Yes. United have caused the likes of Liverpool and Manchester City problems with a counter-attacking style in previous years, but their defensive structure has never been so frail and troublesome. Ensuring that they tried to limit the best winger and full-back combinations in world football would’ve been a good idea, but it seemed like he was doing anything but limiting Liverpool’s impressive flanks.
While the problems on either side were huge, United’s midfield being cut through was laughable, it happened last week with Nemanja Matic and Paul Pogba anchoring the midfield, and then again this week with Scott McTominay and Fred operating there. While a true defensive midfielder still isn’t at the club, it seems less about the personnel and more about the fact that whichever duo is in there, it incredibly isolated and has to cover way too much ground with the four attackers ahead of them focusing on what they’ll do when their teammates regain possession and they have the ball in the final third.
It took Liverpool just four simple passes, starting from Virgil Van Dijk and ending with Salah, to cut through United’s entire side for the opening goal.
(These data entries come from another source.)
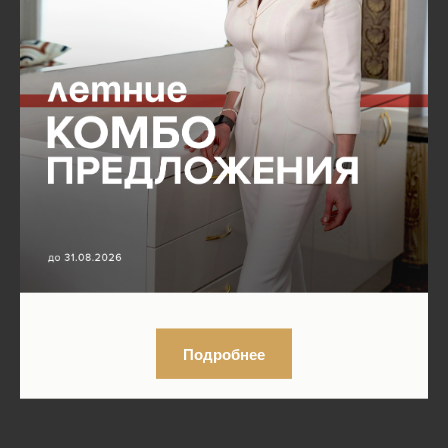
Подробнее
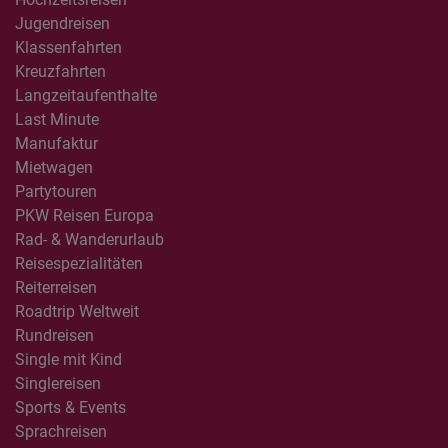
Jugendreisen
Klassenfahrten
Kreuzfahrten
Langzeitaufenthalte
Last Minute
Manufaktur
Mietwagen
Partytouren
PKW Reisen Europa
Rad- & Wanderurlaub
Reisespezialitäten
Reiterreisen
Roadtrip Weltweit
Rundreisen
Single mit Kind
Singlereisen
Sports & Events
Sprachreisen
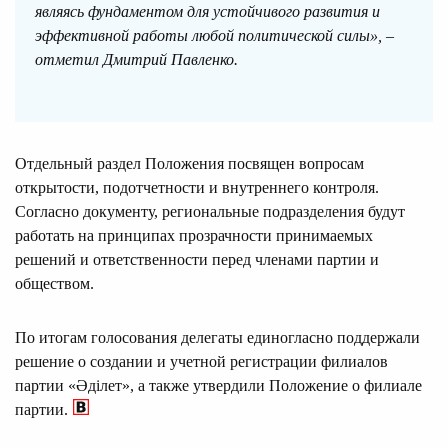
являясь фундаментом для устойчивого развития и
эффективной работы любой политической силы», –
отметил Дмитрий Павленко.
Отдельный раздел Положения посвящен вопросам
открытости, подотчетности и внутреннего контроля.
Согласно документу, региональные подразделения будут
работать на принципах прозрачности принимаемых
решений и ответственности перед членами партии и
обществом.
По итогам голосования делегаты единогласно поддержали
решение о создании и учетной регистрации филиалов
партии «Әділет», а также утвердили Положение о филиале
партии.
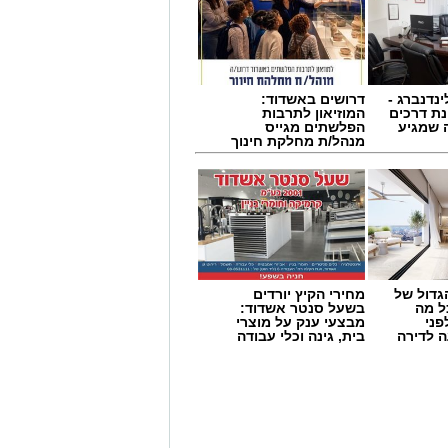
ינדנברג -
דרושים באשדוד:
ת דרכים
המוזיאון לתרבות
 שמגיע
הפלשתים מגייס
מנהל/ת מחלקת חינוך
גדול של
מחירי הקיץ יורדים
ל מה
בשעל סנטר אשדוד:
פני
מבצעי ענק על מוצרי
 לדירה
בית, גינה וכלי עבודה
ביבה לחגוג את אירוע המדרחוב האחרון
ן.
וצבעוני לכל המשפחה, עם הולכי קביים,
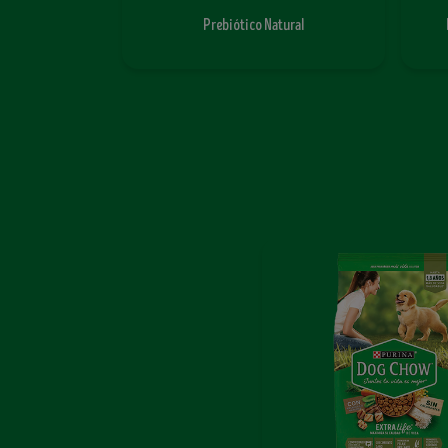
Prebiótico Natural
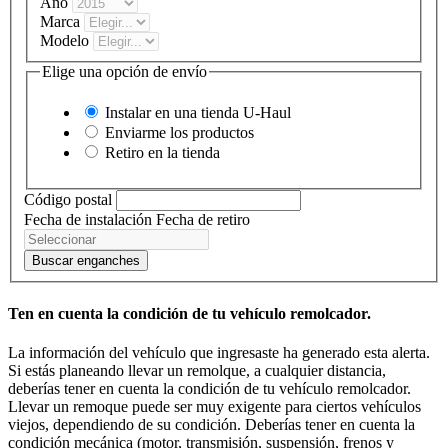
Año
Marca
Modelo
Elige una opción de envío
Instalar en una tienda
U-Haul
Enviarme los productos
Retiro en la tienda
Código postal
Fecha de instalación
Fecha de retiro
Buscar enganches
Ten en cuenta la condición de tu vehículo remolcador.
La información del vehículo que ingresaste ha generado esta alerta.
Si estás planeando llevar un remolque, a cualquier distancia,
deberías tener en cuenta la condición de tu vehículo remolcador.
Llevar un remoque puede ser muy exigente para ciertos vehículos
viejos, dependiendo de su condición. Deberías tener en cuenta la
condición mecánica (motor, transmisión, suspensión, frenos y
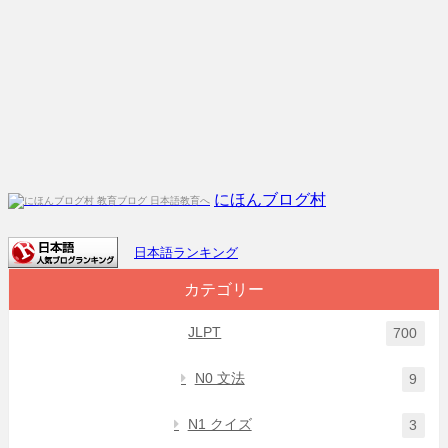
にほんブログ村
日本語ランキング
カテゴリー
JLPT
700
N0 文法
9
N1 クイズ
3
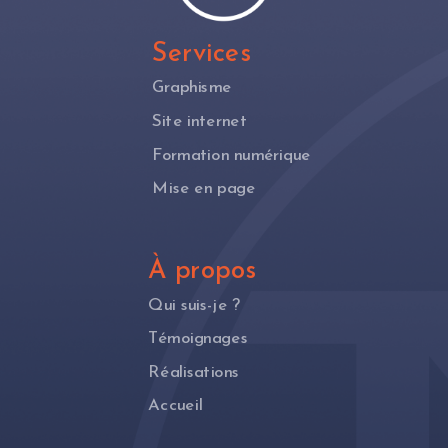
Services
Graphisme
Site internet
Formation numérique
Mise en page
À propos
Qui suis-je ?
Témoignages
Réalisations
Accueil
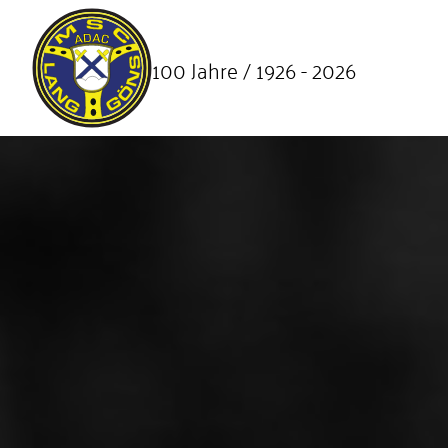
SKIP TO MAIN CONTENT
100 Jahre / 1926 - 2026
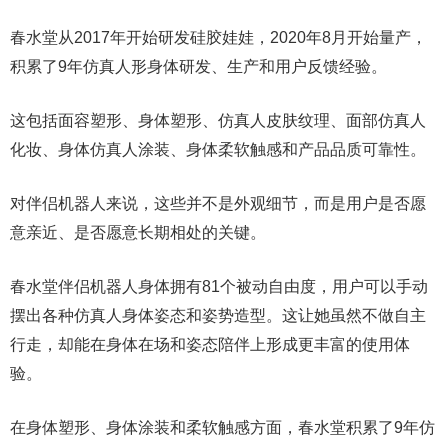
春水堂从2017年开始研发硅胶娃娃，2020年8月开始量产，
积累了9年仿真人形身体研发、生产和用户反馈经验。
这包括面容塑形、身体塑形、仿真人皮肤纹理、面部仿真人
化妆、身体仿真人涂装、身体柔软触感和产品品质可靠性。
对伴侣机器人来说，这些并不是外观细节，而是用户是否愿
意亲近、是否愿意长期相处的关键。
春水堂伴侣机器人身体拥有81个被动自由度，用户可以手动
摆出各种仿真人身体姿态和姿势造型。这让她虽然不做自主
行走，却能在身体在场和姿态陪伴上形成更丰富的使用体
验。
在身体塑形、身体涂装和柔软触感方面，春水堂积累了9年仿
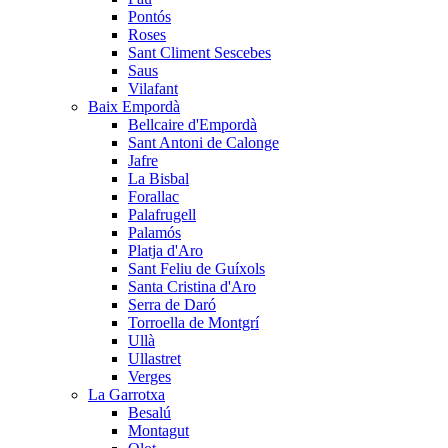
Pontós
Roses
Sant Climent Sescebes
Saus
Vilafant
Baix Empordà
Bellcaire d'Empordà
Sant Antoni de Calonge
Jafre
La Bisbal
Forallac
Palafrugell
Palamós
Platja d'Aro
Sant Feliu de Guíxols
Santa Cristina d'Aro
Serra de Daró
Torroella de Montgrí
Ullà
Ullastret
Verges
La Garrotxa
Besalú
Montagut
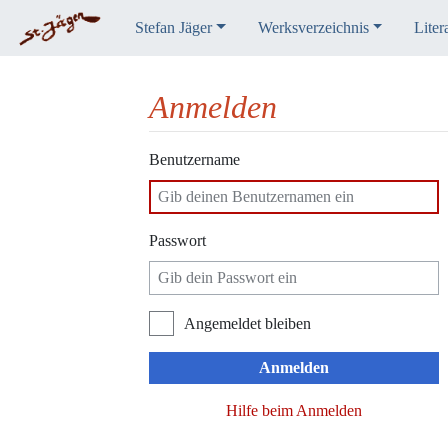
Stefan Jäger
Werksverzeichnis
Liter
Anmelden
Wechseln zu:
Navigation
,
Suche
Benutzername
Passwort
Angemeldet bleiben
Anmelden
Hilfe beim Anmelden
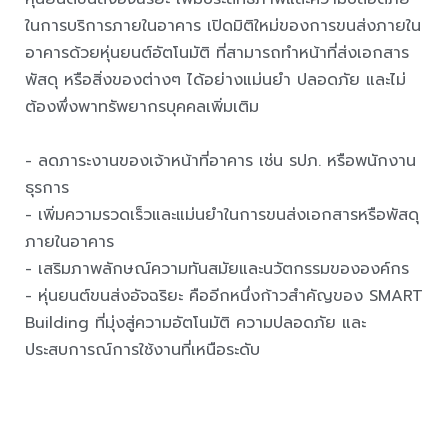
ในการบริการภายในอาคาร เปิดมิติใหม่ของการขนส่งภายใน
อาคารด้วยหุ่นยนต์อัตโนมัติ ที่สามารถทำหน้าที่ส่งเอกสาร
พัสดุ หรือสิ่งของต่างๆ ได้อย่างแม่นยำ ปลอดภัย และไม่
ต้องพึ่งพาทรัพยากรบุคคลเพิ่มเติม
- ลดภาระงานของเจ้าหน้าที่อาคาร เช่น รปภ. หรือพนักงาน
ธุรการ
- เพิ่มความรวดเร็วและแม่นยำในการขนส่งเอกสารหรือพัสดุ
ภายในอาคาร
- เสริมภาพลักษณ์ความทันสมัยและนวัตกรรมขององค์กร
- หุ่นยนต์ขนส่งอัจฉริยะ คืออีกหนึ่งก้าวสำคัญของ SMART
Building ที่มุ่งสู่ความอัตโนมัติ ความปลอดภัย และ
ประสบการณ์การใช้งานที่เหนือระดับ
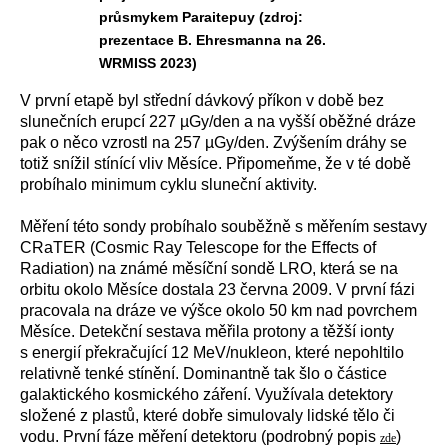
průsmykem Paraitepuy (zdroj:
prezentace B. Ehresmanna na 26.
WRMISS 2023)
V první etapě byl střední dávkový příkon v době bez
slunečních erupcí 227 µGy/den a na vyšší oběžné dráze
pak o něco vzrostl na 257 µGy/den. Zvýšením dráhy se
totiž snížil stínící vliv Měsíce. Připomeňme, že v té době
probíhalo minimum cyklu sluneční aktivity.
Měření této sondy probíhalo souběžně s měřením
sestavy
CRaTER (
Cosmic Ray Telescope for the Effects of
Radiation
) na známé měsíční sondě LRO, která se na
orbitu okolo Měsíce dostala 23 června 2009. V první fázi
pracovala na dráze ve výšce okolo 50 km nad povrchem
Měsíce. Detekční sestava měřila protony a těžší ionty
s energií překračující 12 MeV/nukleon, které nepohltilo
relativně tenké stínění. Dominantně tak šlo o částice
galaktického kosmického záření. Využívala detektory
složené z plastů, které dobře simulovaly lidské tělo či
vodu. První fáze měření detektoru (podrobný popis
)
zde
Luke Shaw claimed that he needed to “look myself in the mirror“, following his performance, but you can feel pity for a player that is regularly put into isolated situations like the one below.
And while the left-back and his centre-back and captain Harry Maguire were amateurish (to say the least) when tasked to deal with this deep cross from Andy Robertson, they were not helped when Trent Alexander-Arnold (the most dangerous offensive full-back in world football) was completely free on the right side of their box, with Bruno Fernandes making an effort to return to his own third, while Marcus Rashford was not even on screen.
Yet, with how the forwards continued to persist with high positions, as they have done in previous weeks, you can only think that these are instructions given to them. If they are not, and these players are ignoring instructions to get back and help their full-back and be better positioned in defensive shape, then they should be hooked before the scoreline wasn’t salvageable (where’s Dan James when you need him, eh?).
The players certainly should not get away with poor performances scot-free. However, they were set up to have a torrid time on Sunday afternoon. They were not playing a side that would not take advantage of their weak performance, and a late winner wasn’t even on the cards as the team approached the end of the first half.
Performances had shown that, unless tactics were changed, results like the ones against Liverpool and Leicester were on the cards. United’s out of possession game looks at its very worst, and while you might be able to get away with late winners from Ronaldo against lesser teams, the top teams will punish.
Solskjær believes he is still the man to take United forward. With Tottenham, Atalanta and Manchester City ahead of him (as well as Villarreal and Chelsea later in November, and Arsenal at the start of December), he’ll either need a tactical overhaul of the current set-up or a miracle to have a chance to still be within any realistic distance of the league leaders come December. It’s looking bleak for Ole Gunnar Solskjær.